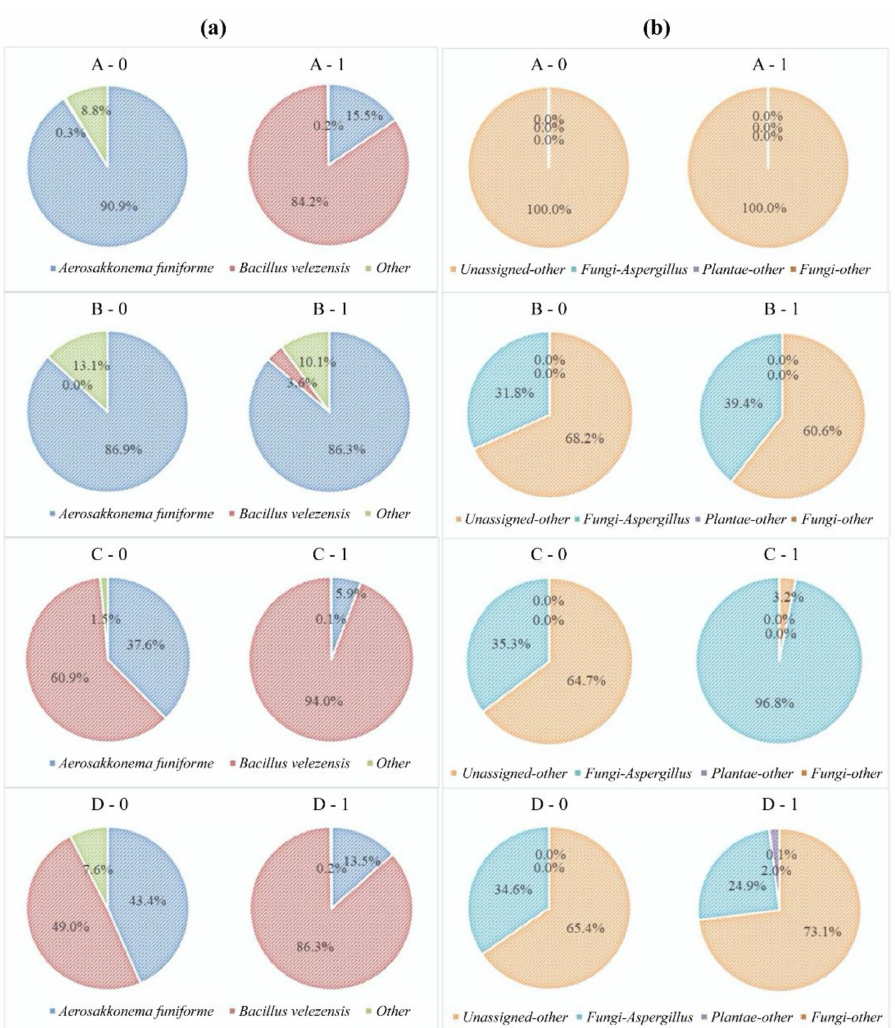
Figure 1. Taxonomic classification at the species level of the ( a ) bacterial 16S rRNA gene and ( b ) fungal ITS gene reveals changes in bacterial and fungal communities during one-day fermentation. The experimental groups were inoculated as follows: A, control without starter; B, Aspergillus oryzae single inoculation group; C, Bacillus velezensis and A. oryzae individual inoculation group; and D, B. velezensis and A. oryzae co-inoculation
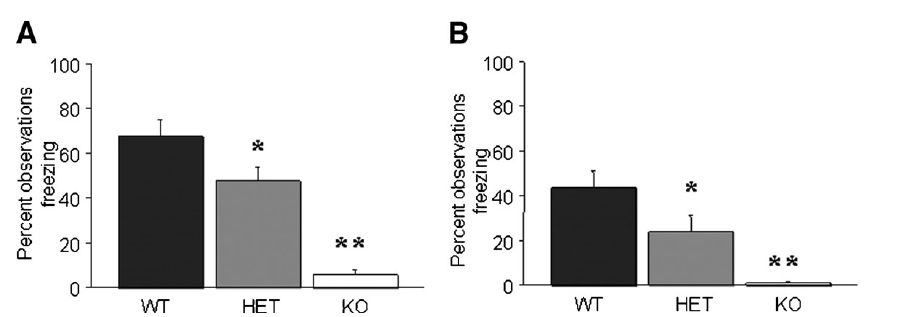
Figure 2. GluR1 KO and HET exhibit impaired one-trial delay fear conditioning. ( A ) KO and HET showed less freezing than WT during tone recall. ( B ) KO and HET showed less freezing than WT during context recall. n ¼ 10–13/genotype. Data are means (cid:3) SEM. **p < 0.01, *p < 0.05 versus WT.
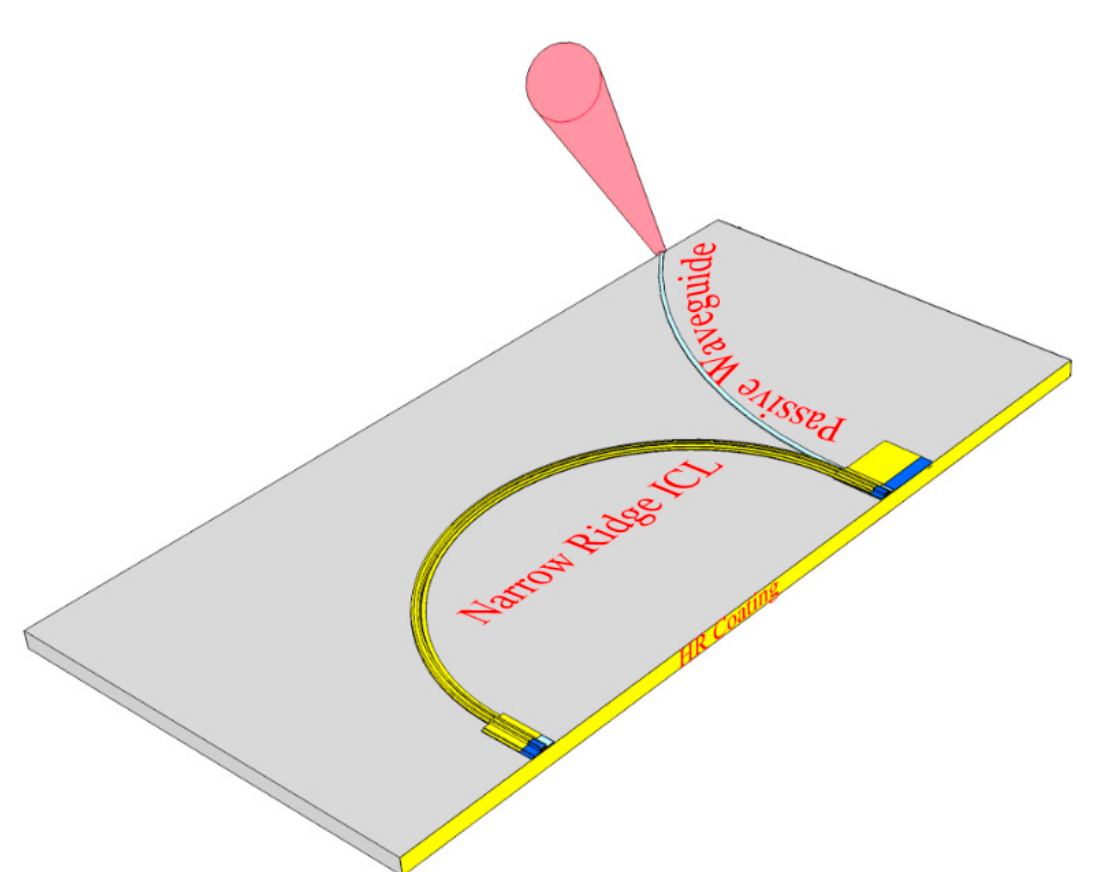
Figure 8. Schematic of a curved laser cavity with laterally coupled output and both end mirrors provided by the same HR-coated facet.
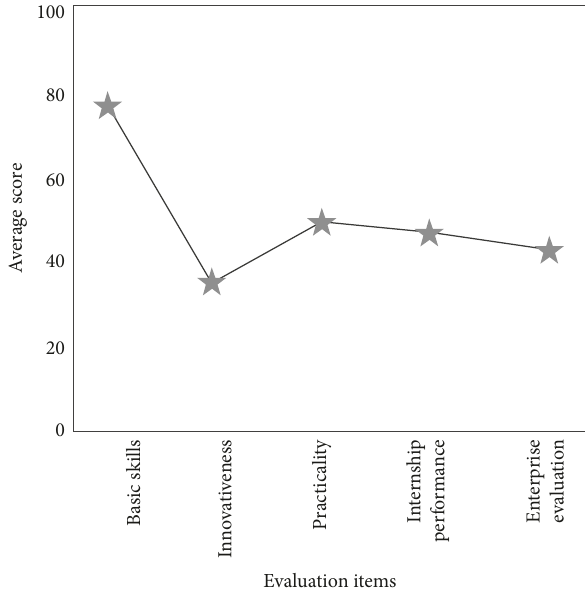
Figure 5: Results of optimizing the effectiveness of higher vocational business English teaching. Table 1: Comparison results of evaluation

====================

_Assigned task_
Without including any pictures, set down word for word every line from the one containing "Figure 2. GluR1" through the last line of the material.

_Answer to this problem_
Figure 2. GluR1 KO and HET exhibit impaired one-trial delay fear conditioning. ( A ) KO and HET showed less freezing than WT during tone recall. ( B ) KO and HET showed less freezing than WT during context recall. n ¼ 10–13/genotype. Data are means (cid:3) SEM. **p < 0.01, *p < 0.05 versus WT.
Figure 8. Schematic of a curved laser cavity with laterally coupled output and both end mirrors provided by the same HR-coated facet.
Figure 5: Results of optimizing the effectiveness of higher vocational business English teaching. Table 1: Comparison results of evaluation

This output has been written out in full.